The risk for bias or discriminatory judgment is candidly acknowledged by the Plausibility points of the USCIS Officer Training Module: "It would be inappropriate for you to hold against the applicant the fact that he or she does not fit your notion for how LGBTI people should look or behave." [13] Furthermore, the Module emphasizes that an adjudicator should refrain from assuming implausibility of homosexual identity based upon previous marriages to the opposite sex—citing possible efforts to "conform"—or unfamiliarity with "LGBTI terminology." [14];[15] The candid and inclusive nature of this manual reveals that the precedent set through Amanfi has influenced an increasingly dynamic approach to interpreting LGBTQ+ asylum claims based on either identity or evident conduct, or both. Theoretically, this encourages a more inclusive approach towards the diverse, wide spectrum of those who consider themselves as—or are considered as—members of the LGBTQ+ community. In this regard, the ambiguity of what constitutes evidence can yield positive effects, as can the ambiguity of the term "particular social group." As a result of this ambiguity, emergent social groups based on sexual and gender identity may be considered despite not having previously had presence in the LGBTQ+ community. Individuals who identify their sexualities as fluid, or uncertain, "can also make valid claims as long as their narratives are credible…we must acknowledge that perceptions of sexuality as innate and immutable pervade our culture, and for asylum law to even implicitly recognize fluidity and constructedness is a remarkable development." [16] However, in regarding an immigration adjudicator's construction of a comfortable, "credible narrative," immigration practitioners are potentially "inadvertently limiting the immigration system’s understanding of what it means to be a queer survivor." [17]
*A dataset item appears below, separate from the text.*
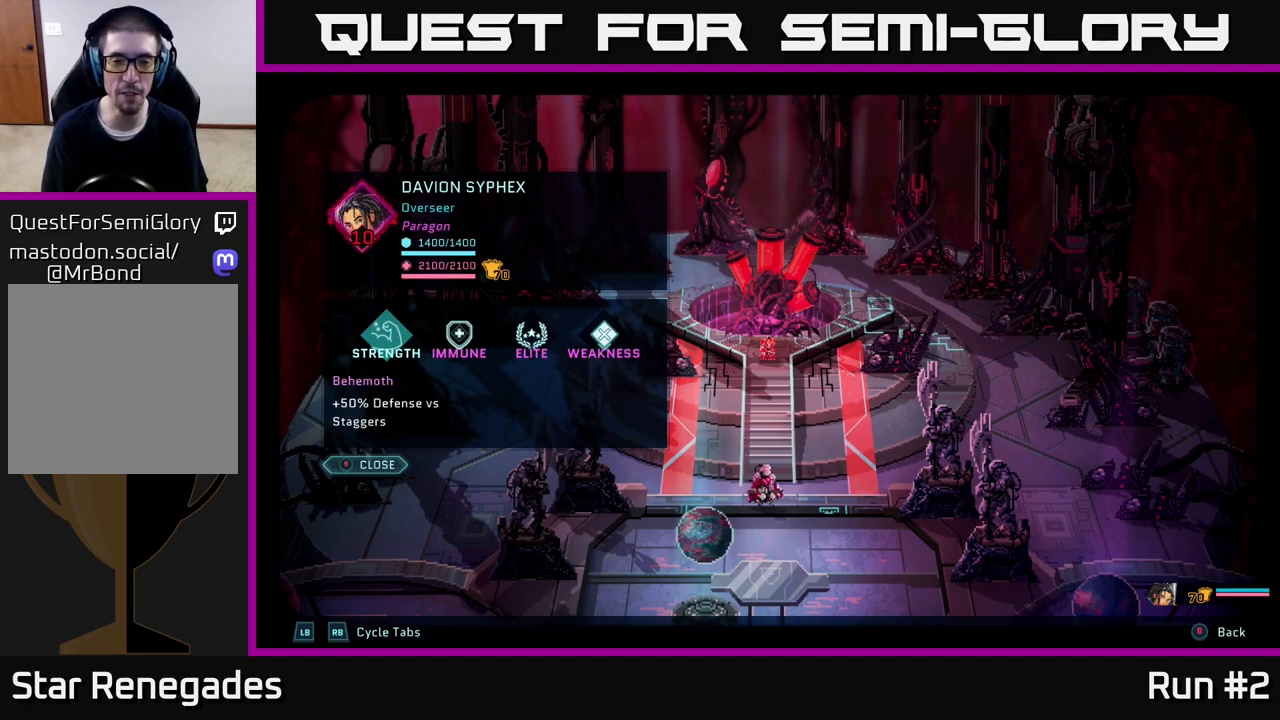
{"buttons": [], "left_stick": "center", "right_stick": "center", "events": []}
A cynical opinion may conceive that individuals looking to gain asylum in the U.S. may engage in homosexual acts solely to claim asylum on the basis of belonging to, or being imputed with, the LGBTQ+ community. While this is possible, it should be considered that if one is willing to subject themselves to potentially fatal persecution based on their perceived LGBTQ+ status—especially without the assurance of attaining U.S. asylum—then their current security and well-being may have been previously threatened. Exposing oneself before a persecutionary entity—as Amanfi did—is not done without weighing homosexual conduct as bearing less consequence than their original state. For Amanfi, this entailed the risk of being sacrificed. Thus, an adjudicator should have evaluated the granting of asylum on the basis of another persecuted social group—such as those who were targeted for sacrifice by the cult—in addition to imputed membership to the LGBTQ+ community.
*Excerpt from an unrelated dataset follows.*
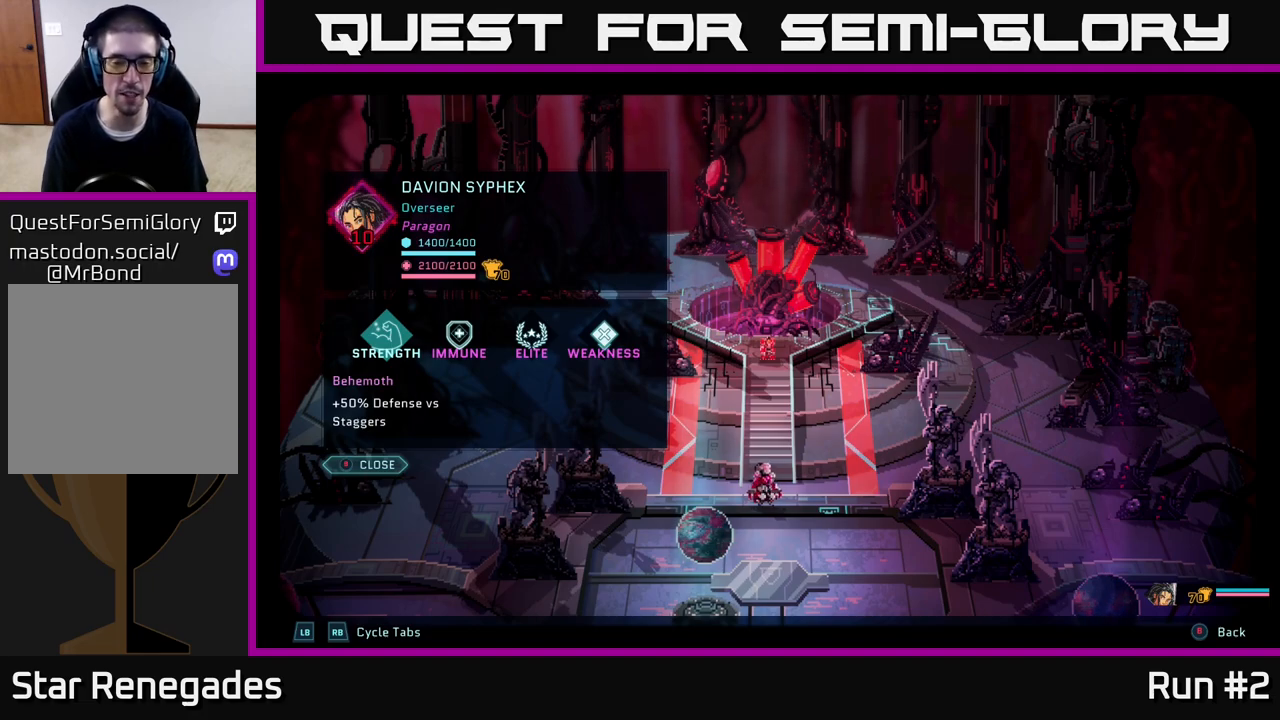
{"buttons": [], "left_stick": "center", "right_stick": "center", "events": [[367, "left_stick", "down"], [467, "left_stick", "center"]]}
Despite the inclusive decision made by the U.S. Court of Appeals through Amanfi, the language of "identifying a particular social group" is nevertheless still highly discretionary, leaving apparent the risk for bias in what constitutes proof or evidence to surface in the perspective of a judicial entity. In addition, the ambiguity of what and who constitutes a "particular social group" is arrested by the BIA's group membership definition, which is based on an "immutable characteristic." "Outcomes of LGBTQ asylum claims can vary greatly by jurisdiction; while there is strong legal authority for LGBTQ claims, some judges have astonishingly low grant rates with LGBTQ cases or with Particular Social Group cases more generally." [18] While fluidity can be implicitly recognized in documents such as the USCIS  Module, it is not explicitly recognized in asylum law, leaving the potential for a stricter interpretation of a more ambiguous case of sexual identity, or imputed sexual identity.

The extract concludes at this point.